# Problems hybrid



## neno747 (Dec 2, 2010)

Hello to all, excused for my English, I from long time have a problem with this hybrid of pahiopedilum, I cultivate in house 18-20 centigrade degrees to this season, humidity 60% approximately, little ventilated, very luminous, plant in chc till 6 months ago in bark, the problem is in the leaves that are to periods many twisted sand banks, although the other plants in the same conditions do not manifest such problems, the continuous plant to bloom also 3 times in a year possess, it from 5 years have always bloomed, then in summer put it outside house, vegeta well but it has always the rolled up leaves. I do not know which hybrid or. 
Councils?

Thanks..


----------



## neno747 (Dec 2, 2010)

this is flower


----------



## NYEric (Dec 2, 2010)

If it flowers consistently the leaf-roll may be a genetic trait.


----------



## neno747 (Dec 2, 2010)

It was not thus once


----------



## likespaphs (Dec 2, 2010)

i'm having a hard time understanding what you mean
can you show in a photo pointing at the issue?
where are you located?


----------



## neno747 (Dec 2, 2010)

I'm in Italy, I have not much experience I have about 20 plants of Paphiopedilum between hybrids and botanical cultivation I find it quite well, I have problems on this plant, I do not understand why the leaves turn yellow, they are hard as if they were dried, convoluted, but the plant continues to bloom, I changed from bark to CHC oer see if it improves but the situation remains the same. I do not want it to be a problem of disease.


----------



## goldenrose (Dec 2, 2010)

It is normal for the lower older leaves to yellow, shrivel up & fall off. There appears to be nothing wrong with your plants as far as my eyes can see with your photo. A plant that blooms 3 times in one year does not have a disease or serious problem. You indicated little ventilation so the only thing I can think of that would cause a yellowing, rolled leaf is spider mites.


----------



## SlipperFan (Dec 2, 2010)

I don't see evidence of spider mites in the photos posted, but I do see a few small brown spots that look like they might be scale. See them?

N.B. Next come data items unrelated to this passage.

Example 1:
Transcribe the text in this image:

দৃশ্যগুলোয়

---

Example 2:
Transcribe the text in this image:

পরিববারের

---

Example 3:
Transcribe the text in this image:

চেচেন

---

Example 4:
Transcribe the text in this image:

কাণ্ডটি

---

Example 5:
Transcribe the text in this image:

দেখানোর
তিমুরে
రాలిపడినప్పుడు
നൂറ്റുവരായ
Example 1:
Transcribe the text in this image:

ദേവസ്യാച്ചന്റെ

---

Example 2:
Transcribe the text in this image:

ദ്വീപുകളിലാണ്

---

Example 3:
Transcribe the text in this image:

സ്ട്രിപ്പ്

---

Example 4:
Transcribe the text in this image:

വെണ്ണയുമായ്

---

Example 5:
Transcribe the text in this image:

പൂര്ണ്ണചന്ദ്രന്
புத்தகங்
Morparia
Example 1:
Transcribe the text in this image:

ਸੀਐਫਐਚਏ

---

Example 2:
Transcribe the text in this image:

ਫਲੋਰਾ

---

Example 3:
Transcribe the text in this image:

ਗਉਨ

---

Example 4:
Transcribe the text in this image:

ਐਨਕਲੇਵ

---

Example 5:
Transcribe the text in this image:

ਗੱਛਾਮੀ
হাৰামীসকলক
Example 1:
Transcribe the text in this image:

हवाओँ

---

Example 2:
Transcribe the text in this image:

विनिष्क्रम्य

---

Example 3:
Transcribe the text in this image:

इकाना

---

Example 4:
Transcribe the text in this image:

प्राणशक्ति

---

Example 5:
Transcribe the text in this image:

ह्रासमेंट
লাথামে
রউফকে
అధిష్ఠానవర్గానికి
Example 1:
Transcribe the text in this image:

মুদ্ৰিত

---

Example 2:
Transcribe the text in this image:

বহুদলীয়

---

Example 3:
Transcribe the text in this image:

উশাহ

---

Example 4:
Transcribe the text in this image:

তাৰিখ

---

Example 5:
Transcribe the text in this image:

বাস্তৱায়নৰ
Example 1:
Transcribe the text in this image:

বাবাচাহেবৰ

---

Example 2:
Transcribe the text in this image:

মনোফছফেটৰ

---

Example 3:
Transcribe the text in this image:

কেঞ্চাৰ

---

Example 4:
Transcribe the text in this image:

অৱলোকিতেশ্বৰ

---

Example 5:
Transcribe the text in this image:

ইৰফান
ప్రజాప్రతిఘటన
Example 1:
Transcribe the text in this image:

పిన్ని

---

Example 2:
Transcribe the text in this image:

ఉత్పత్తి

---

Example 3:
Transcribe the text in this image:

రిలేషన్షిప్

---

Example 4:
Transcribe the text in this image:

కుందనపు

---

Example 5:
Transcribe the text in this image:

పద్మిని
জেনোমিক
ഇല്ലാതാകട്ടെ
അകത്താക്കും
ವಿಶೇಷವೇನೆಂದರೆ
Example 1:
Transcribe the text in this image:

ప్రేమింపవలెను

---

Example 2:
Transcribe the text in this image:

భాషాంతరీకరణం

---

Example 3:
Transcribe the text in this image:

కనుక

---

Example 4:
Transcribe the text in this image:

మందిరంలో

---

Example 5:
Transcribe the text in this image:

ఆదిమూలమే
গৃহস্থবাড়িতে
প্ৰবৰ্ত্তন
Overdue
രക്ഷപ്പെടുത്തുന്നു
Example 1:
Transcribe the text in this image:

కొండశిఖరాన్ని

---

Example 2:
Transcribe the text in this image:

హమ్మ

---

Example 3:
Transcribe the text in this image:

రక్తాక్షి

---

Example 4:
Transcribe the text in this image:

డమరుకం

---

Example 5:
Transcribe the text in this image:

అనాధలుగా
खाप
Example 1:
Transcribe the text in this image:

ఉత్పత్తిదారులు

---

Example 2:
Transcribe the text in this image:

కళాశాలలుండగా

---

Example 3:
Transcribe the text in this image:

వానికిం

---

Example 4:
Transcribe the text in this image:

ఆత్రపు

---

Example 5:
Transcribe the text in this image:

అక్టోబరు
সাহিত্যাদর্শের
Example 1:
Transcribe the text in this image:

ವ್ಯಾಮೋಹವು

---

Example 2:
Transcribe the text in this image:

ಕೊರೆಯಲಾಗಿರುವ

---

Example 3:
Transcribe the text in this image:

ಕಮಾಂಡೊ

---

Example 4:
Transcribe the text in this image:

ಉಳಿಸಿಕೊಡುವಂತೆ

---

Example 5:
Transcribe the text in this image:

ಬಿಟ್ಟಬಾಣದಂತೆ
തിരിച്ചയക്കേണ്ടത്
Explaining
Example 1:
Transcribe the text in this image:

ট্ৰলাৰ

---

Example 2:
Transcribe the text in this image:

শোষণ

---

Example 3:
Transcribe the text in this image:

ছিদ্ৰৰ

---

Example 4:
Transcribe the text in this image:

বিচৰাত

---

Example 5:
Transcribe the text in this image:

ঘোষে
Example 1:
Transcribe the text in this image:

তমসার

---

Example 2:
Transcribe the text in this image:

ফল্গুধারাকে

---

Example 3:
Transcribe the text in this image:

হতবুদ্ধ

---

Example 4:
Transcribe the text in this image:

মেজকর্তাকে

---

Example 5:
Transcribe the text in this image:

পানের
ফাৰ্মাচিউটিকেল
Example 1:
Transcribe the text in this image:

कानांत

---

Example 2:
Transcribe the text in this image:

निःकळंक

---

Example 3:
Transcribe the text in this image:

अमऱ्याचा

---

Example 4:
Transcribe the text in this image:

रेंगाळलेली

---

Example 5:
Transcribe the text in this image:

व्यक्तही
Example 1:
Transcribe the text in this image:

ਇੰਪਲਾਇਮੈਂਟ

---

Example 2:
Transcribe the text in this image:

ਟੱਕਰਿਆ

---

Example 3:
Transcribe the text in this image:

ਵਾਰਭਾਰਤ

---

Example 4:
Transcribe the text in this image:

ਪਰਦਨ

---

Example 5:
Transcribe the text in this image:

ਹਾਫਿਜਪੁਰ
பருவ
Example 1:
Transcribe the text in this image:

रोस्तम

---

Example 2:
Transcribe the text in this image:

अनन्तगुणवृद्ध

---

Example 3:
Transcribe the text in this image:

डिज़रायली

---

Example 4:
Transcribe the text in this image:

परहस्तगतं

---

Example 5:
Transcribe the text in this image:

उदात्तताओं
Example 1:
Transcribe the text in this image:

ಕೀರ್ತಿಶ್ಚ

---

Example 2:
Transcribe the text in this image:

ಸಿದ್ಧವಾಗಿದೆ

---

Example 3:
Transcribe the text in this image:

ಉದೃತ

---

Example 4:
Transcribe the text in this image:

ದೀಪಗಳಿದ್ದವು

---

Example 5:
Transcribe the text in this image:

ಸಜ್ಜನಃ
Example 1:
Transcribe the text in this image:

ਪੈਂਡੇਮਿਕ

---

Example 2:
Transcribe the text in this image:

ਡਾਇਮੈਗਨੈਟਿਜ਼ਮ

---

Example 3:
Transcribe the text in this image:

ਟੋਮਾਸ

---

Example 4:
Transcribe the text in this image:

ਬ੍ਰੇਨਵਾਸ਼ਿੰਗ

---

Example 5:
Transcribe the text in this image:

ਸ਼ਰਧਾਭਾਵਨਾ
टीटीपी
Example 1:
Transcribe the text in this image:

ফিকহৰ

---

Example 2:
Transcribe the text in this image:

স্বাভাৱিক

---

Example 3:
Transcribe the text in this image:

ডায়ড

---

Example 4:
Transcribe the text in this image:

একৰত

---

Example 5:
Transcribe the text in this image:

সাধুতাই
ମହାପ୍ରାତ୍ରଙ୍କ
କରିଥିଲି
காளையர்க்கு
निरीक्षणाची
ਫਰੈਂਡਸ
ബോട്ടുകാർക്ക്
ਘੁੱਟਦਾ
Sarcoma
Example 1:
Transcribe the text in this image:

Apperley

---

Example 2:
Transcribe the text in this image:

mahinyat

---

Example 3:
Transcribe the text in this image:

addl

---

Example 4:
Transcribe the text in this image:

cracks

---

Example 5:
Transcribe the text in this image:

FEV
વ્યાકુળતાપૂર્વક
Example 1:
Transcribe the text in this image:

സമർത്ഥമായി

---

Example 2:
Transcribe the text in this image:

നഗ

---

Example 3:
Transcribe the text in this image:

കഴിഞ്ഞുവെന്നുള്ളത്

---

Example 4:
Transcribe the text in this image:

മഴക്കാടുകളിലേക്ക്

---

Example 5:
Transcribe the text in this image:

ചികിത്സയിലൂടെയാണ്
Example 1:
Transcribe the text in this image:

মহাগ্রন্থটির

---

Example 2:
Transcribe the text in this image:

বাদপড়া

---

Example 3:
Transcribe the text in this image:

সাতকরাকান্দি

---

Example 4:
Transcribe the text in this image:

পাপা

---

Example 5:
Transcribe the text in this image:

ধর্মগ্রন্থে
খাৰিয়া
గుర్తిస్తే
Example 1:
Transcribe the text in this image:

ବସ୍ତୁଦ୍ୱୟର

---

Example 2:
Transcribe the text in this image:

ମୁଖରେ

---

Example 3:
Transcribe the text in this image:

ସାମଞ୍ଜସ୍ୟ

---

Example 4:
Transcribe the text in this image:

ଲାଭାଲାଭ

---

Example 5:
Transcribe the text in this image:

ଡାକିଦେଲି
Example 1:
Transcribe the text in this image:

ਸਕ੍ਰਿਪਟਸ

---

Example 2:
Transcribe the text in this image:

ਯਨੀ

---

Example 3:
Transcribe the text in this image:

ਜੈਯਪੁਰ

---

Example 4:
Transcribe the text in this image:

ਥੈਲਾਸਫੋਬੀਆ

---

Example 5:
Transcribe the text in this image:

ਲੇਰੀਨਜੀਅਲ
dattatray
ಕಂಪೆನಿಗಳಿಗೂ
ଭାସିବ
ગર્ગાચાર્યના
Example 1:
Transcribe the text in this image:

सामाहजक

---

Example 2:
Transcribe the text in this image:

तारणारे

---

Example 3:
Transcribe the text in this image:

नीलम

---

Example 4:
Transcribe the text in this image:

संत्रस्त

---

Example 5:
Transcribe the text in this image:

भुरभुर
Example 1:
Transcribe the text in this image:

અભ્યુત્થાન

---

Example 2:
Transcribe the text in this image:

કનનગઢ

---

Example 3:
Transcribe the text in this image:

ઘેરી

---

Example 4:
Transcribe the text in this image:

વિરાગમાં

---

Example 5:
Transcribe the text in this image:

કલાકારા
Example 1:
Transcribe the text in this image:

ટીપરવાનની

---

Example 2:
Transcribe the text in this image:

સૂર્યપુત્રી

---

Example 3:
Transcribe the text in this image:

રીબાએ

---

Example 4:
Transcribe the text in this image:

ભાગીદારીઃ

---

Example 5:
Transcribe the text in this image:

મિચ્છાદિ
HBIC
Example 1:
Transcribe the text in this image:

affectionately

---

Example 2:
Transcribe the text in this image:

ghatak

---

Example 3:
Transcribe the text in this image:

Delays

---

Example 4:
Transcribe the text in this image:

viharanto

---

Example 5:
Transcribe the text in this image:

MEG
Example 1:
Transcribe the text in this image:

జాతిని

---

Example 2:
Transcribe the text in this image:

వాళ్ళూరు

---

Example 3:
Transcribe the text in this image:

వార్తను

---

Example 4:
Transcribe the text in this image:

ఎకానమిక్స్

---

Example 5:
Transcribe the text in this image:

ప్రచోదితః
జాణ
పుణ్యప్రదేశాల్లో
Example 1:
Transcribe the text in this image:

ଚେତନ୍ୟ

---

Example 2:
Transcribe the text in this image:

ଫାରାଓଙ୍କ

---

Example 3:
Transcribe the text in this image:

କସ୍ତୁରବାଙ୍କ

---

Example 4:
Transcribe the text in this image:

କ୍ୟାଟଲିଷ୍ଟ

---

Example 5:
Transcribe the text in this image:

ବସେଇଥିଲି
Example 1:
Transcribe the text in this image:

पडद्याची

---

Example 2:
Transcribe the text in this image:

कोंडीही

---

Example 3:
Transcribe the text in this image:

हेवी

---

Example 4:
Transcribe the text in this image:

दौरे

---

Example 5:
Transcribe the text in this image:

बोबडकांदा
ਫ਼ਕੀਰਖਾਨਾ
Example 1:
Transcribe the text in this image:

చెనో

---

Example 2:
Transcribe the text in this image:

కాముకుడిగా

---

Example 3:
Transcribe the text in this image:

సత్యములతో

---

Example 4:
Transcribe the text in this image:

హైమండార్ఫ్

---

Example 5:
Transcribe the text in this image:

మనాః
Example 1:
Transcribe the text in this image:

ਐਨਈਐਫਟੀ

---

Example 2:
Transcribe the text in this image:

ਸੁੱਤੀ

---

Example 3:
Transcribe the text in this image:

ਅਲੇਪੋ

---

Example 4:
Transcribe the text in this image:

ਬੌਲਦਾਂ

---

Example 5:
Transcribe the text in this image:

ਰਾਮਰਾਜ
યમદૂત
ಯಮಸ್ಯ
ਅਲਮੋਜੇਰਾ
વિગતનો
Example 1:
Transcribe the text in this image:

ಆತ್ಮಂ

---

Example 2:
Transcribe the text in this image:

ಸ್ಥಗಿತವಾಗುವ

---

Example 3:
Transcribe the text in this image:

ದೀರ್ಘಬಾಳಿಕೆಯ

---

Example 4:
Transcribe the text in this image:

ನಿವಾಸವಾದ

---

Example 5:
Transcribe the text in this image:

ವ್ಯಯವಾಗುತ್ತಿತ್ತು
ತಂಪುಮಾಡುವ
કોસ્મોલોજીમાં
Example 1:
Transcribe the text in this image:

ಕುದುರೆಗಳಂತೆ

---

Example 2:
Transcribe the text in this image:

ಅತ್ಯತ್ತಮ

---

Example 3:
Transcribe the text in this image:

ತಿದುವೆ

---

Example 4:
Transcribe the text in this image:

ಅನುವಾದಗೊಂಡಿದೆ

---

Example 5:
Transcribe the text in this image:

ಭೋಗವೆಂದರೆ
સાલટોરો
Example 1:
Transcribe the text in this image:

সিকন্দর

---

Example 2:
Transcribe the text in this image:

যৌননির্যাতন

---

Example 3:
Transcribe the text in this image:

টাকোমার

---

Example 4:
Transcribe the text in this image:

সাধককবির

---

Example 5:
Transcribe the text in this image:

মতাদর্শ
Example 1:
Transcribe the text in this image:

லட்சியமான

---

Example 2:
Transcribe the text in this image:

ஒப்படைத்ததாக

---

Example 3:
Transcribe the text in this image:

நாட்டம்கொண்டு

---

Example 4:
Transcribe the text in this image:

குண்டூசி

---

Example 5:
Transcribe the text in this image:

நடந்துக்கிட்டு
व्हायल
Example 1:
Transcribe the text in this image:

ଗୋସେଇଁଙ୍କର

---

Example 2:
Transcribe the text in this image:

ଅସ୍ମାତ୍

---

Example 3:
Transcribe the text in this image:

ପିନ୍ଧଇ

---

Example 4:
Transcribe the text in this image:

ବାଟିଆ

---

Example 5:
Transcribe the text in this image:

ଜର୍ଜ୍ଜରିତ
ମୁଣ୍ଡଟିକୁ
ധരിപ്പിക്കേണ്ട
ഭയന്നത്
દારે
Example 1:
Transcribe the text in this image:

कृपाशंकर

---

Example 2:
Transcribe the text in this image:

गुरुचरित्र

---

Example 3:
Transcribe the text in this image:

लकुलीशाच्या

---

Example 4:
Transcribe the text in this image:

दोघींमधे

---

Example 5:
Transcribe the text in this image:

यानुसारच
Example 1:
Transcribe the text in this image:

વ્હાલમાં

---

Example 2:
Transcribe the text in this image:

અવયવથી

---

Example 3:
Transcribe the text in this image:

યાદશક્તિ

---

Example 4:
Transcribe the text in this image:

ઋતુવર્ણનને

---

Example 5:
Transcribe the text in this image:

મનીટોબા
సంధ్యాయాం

The yellowing leaves I see look like they are on old growths that have bloomed. As Rose said, this is normal.

I see that most of the leaves do seem to have a slight roll, but I don't see that as severe. What fertilizer are you using?


----------



## goldenrose (Dec 2, 2010)

SlipperFan said:


> I don't see evidence of spider mites in the photos posted, but I do see a few small brown spots that look like they might be scale. See them? ...


Good eyes Dot! Yes on the 1st photo there's 2 on the underneathside of a newer leaf on the left and also on the left look on the older growth, are the 2 brown spots side by side scale?


----------



## SlipperFan (Dec 2, 2010)

goldenrose said:


> Good eyes Dot! Yes on the 1st photo there's 2 on the underneathside of a newer leaf on the left and also on the left look on the older growth, are the 2 brown spots side by side scale?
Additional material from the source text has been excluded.